Quase seis meses após desembarcar na América Latina, o coronavírus causou mais de 250.000 mortes e aprofunda a pobreza e a desigualdade, ameaçando apagar uma década de lentos avanços sociais
Quase seis meses após desembarcar na América Latina, o coronavírus causou mais de 250.000 mortes e aprofunda a pobreza e a desigualdade, ameaçando apagar uma década de lentos avanços sociais.
Em seus bairros marginais, com saneamento precário e onde a população mora aglomerada, o vírus e o desespero pela falta de dinheiro se espalham, em meio à redução brutal da atividade econômica devido às medidas contra a pandemia.
Milhares de famílias enfrentam o dilema de encher o estômago ou evitar o contágio e, no pior dos casos, não conseguem evitar a fome nem a doença.
"Por causa dessa pandemia, fiquei desempregada. Tem dia que até pulamos uma refeição porque a situação é difícil", contou Milena Maia em sua modesta casa na favela Heliópolis, uma das maiores de São Paulo, com 200 mil habitantes.
Mãe solteira de 36 anos, ela limpava casas, mas agora depende de doações de uma ONG para alimentar seus três filhos. Alguns de seus conhecidos morreram de COVID-19 e "muitos estão infectados".

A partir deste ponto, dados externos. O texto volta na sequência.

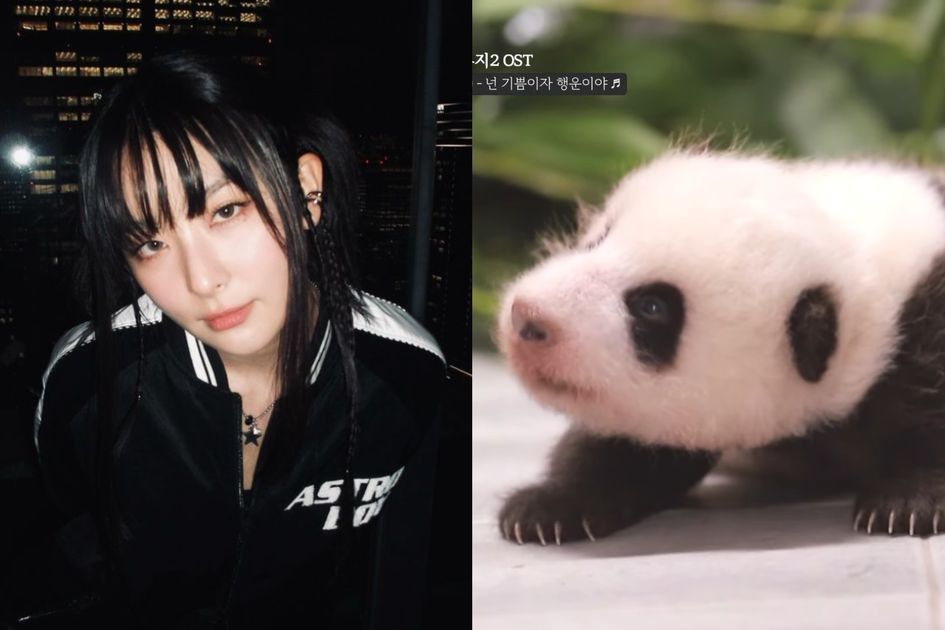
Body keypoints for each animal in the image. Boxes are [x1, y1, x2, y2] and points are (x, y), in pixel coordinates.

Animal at [496, 150, 945, 545]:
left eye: (652, 307)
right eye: (598, 240)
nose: (528, 318)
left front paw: (908, 502)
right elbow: (623, 450)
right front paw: (546, 509)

Outros, como Priscila Tomas da Silva, seu marido e seis filhos, tiveram que sair da casa alugada e improvisar um teto com pedaços de madeira e plástico em um estacionamento de caminhões em Julieta Jardim, na periferia de São Paulo. Em poucas semanas, cerca de 700 barracos semelhantes foram construídos ali.
A situação se repete no resto da América Latina.
Esta região representa 9% da população mundial e, no entanto, concentrou quase 40% das mortes pela pandemia nos últimos dois meses.
Este dado "nos dá uma ideia do grande impacto que tem tido", disse à AFP Luis Felipe López-Calva, diretor para a América Latina do Programa das Nações Unidas para o Desenvolvimento (PNUD).
"Na ausência de uma reação política efetiva, em nível regional podemos falar de um retrocesso de até 10 anos nos níveis de pobreza multidimensional", acrescentou, observando que, embora os países tenham dado respostas muito heterogêneas, como um todo "aprenderam" no processo.
Dada a persistência das infecções, alguns governos reverteram a flexibilização dos confinamentos, como aconteceu nas últimas semanas no Peru, Argentina e Venezuela.
Ao mesmo tempo, implementaram ajudas aos setores com menos recursos.
Chile e Peru, por exemplo, aprovaram leis para sacar um adiantamento da aposentadoria, o que proporcionou alívio imediato, embora, segundo especialistas, vá prejudicar os já frágeis sistemas previdenciários no futuro.
"A quarentena e a pandemia revelam realidades cada vez mais profundas. A injustiça estrutural se torna visível", comentou à AFP Lorenzo de Vedia, padre Toto, na Villa 21, uma favela no sul de Buenos Aires.